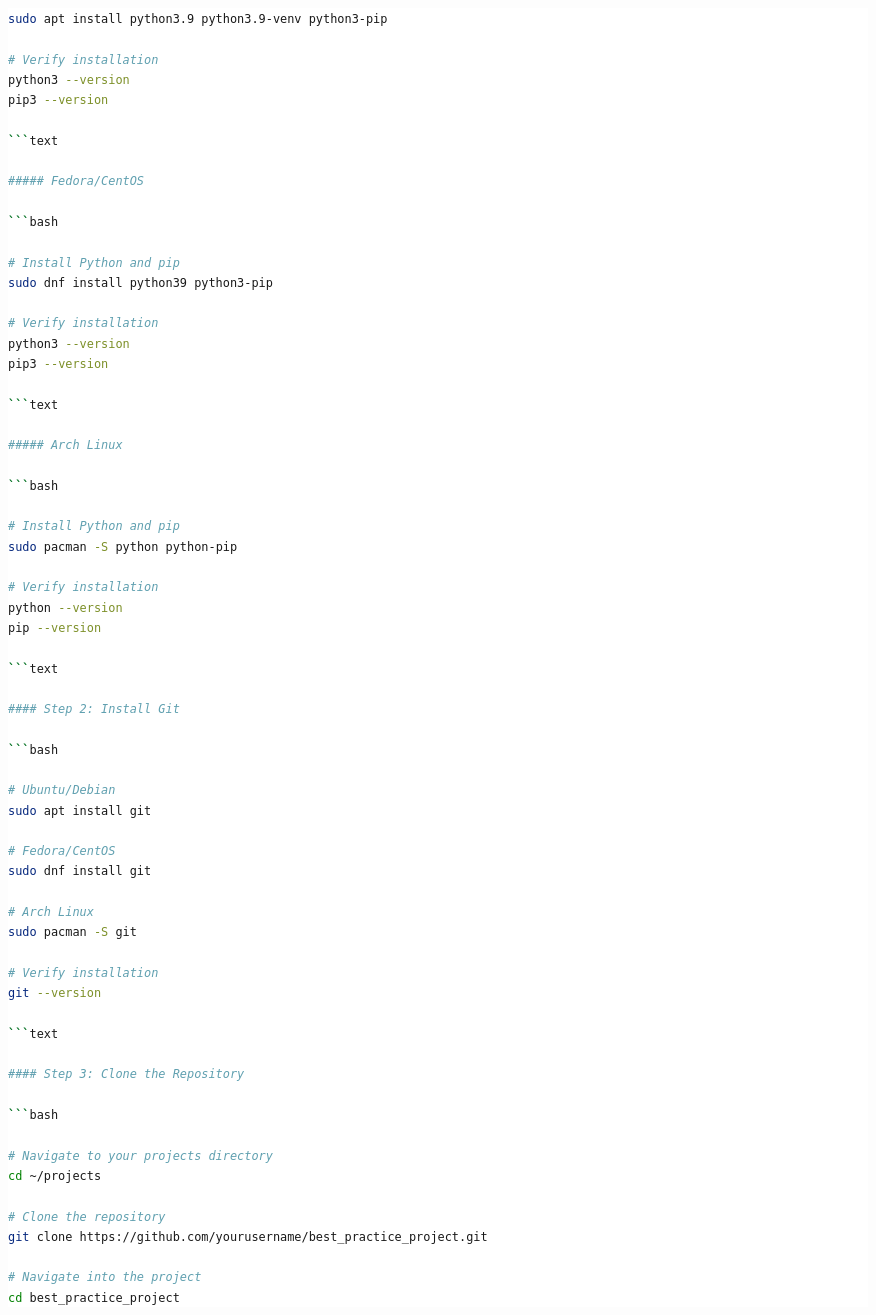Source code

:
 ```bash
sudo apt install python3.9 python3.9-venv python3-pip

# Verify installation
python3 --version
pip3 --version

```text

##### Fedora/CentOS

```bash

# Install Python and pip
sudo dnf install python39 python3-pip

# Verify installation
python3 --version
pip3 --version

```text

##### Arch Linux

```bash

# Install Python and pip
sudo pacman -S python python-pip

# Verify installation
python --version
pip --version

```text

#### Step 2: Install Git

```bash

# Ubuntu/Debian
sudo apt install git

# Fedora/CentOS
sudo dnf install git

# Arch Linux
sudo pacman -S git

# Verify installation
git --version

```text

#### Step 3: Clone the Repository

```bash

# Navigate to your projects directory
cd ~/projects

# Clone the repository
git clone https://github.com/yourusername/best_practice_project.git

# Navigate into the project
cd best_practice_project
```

= = =

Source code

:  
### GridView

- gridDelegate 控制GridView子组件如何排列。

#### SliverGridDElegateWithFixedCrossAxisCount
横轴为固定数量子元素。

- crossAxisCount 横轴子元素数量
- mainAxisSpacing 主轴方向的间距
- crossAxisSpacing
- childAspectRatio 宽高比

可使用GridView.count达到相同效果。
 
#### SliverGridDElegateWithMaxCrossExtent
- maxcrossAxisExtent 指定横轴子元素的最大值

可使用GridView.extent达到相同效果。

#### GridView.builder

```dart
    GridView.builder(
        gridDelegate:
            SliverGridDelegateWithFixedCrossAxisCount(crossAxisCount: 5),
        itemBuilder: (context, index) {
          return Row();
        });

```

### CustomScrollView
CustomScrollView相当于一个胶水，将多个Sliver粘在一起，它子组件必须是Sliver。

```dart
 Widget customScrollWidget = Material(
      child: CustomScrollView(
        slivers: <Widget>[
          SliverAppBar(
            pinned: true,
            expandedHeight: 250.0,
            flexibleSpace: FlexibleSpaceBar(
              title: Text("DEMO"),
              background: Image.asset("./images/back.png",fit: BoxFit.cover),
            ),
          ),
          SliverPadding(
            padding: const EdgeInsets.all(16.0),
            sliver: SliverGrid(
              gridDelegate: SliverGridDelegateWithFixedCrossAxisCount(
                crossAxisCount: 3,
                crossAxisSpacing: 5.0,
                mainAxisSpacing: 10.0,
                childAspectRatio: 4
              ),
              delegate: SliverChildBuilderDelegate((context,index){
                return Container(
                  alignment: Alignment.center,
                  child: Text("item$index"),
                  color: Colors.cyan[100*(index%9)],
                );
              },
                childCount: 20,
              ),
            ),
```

= = =

Pick each line holding the word "index" out of the data and copy it.

        itemBuilder: (context, index) {
              delegate: SliverChildBuilderDelegate((context,index){
                  child: Text("item$index"),
                  color: Colors.cyan[100*(index%9)],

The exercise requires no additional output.